PROBLEM REQUIREMENTS: Only these lines of the data below are wanted: the one with "index tip: (87, 155)", the one with "index dip: (99, 191)", and any lines between them, each repeated exactly.

*** Opening DATA EXTRACT ***

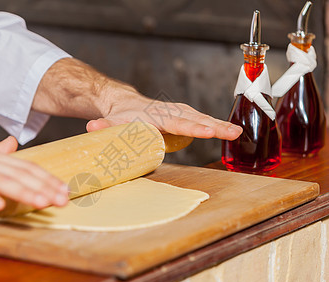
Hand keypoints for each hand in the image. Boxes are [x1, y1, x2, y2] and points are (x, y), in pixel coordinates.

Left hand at [33, 58, 241, 139]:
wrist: (122, 102)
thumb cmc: (120, 116)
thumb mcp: (109, 122)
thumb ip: (102, 126)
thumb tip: (92, 127)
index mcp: (156, 116)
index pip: (177, 123)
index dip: (193, 127)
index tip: (208, 131)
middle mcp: (169, 112)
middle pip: (195, 118)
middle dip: (215, 126)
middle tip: (234, 133)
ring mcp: (176, 112)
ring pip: (200, 117)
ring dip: (218, 125)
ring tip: (236, 133)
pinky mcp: (180, 114)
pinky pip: (198, 118)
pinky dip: (212, 124)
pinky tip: (225, 130)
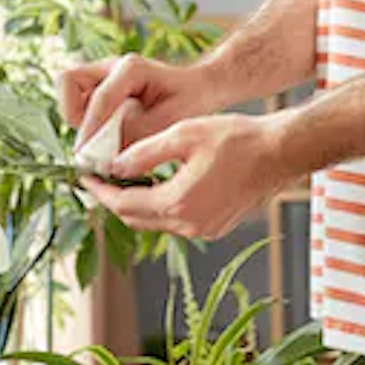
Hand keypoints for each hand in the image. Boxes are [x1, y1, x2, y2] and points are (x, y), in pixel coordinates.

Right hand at [59, 52, 212, 149]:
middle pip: (68, 81)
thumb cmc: (191, 100)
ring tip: (102, 140)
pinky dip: (84, 122)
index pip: (100, 97)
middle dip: (75, 114)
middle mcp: (111, 67)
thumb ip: (137, 135)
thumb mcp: (172, 120)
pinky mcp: (100, 88)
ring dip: (78, 119)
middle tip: (93, 140)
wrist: (200, 88)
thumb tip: (105, 156)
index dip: (91, 128)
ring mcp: (102, 75)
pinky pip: (77, 103)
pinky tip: (107, 137)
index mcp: (132, 68)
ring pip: (68, 92)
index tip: (87, 155)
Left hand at [81, 113, 297, 240]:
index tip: (85, 177)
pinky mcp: (215, 227)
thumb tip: (114, 166)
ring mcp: (204, 230)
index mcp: (178, 203)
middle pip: (136, 219)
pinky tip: (155, 184)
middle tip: (98, 178)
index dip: (99, 191)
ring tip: (122, 179)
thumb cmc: (237, 137)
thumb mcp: (183, 134)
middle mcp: (190, 225)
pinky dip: (159, 206)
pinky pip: (176, 222)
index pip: (123, 205)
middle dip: (114, 199)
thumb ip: (144, 153)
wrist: (280, 152)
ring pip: (156, 222)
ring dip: (136, 204)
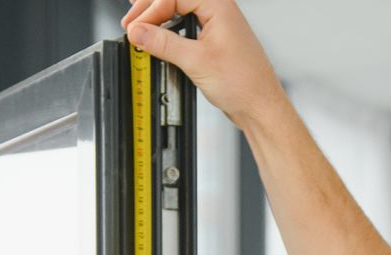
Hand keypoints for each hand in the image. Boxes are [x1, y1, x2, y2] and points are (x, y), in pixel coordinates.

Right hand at [121, 0, 288, 131]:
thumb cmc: (244, 83)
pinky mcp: (213, 39)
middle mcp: (218, 10)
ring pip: (179, 10)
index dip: (150, 10)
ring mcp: (216, 24)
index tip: (135, 27)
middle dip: (150, 9)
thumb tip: (138, 32)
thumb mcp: (196, 61)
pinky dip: (169, 30)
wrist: (260, 107)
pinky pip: (186, 25)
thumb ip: (163, 44)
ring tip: (139, 28)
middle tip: (130, 24)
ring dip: (158, 18)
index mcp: (218, 6)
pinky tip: (157, 38)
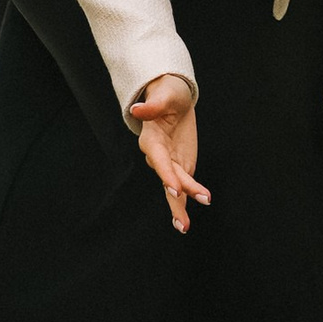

*** Closing DATA EXTRACT ***

SOLUTION FOR THIS PROBLEM:
index tip: (87, 155)
Left hand at [81, 113, 297, 240]:
index tip: (85, 177)
pinky mcp: (215, 227)
thumb tip: (114, 166)
ring mcp: (204, 230)
index mcp: (178, 203)
middle pip: (136, 219)
pinky tip: (155, 184)
middle tip: (98, 178)
index dip: (99, 191)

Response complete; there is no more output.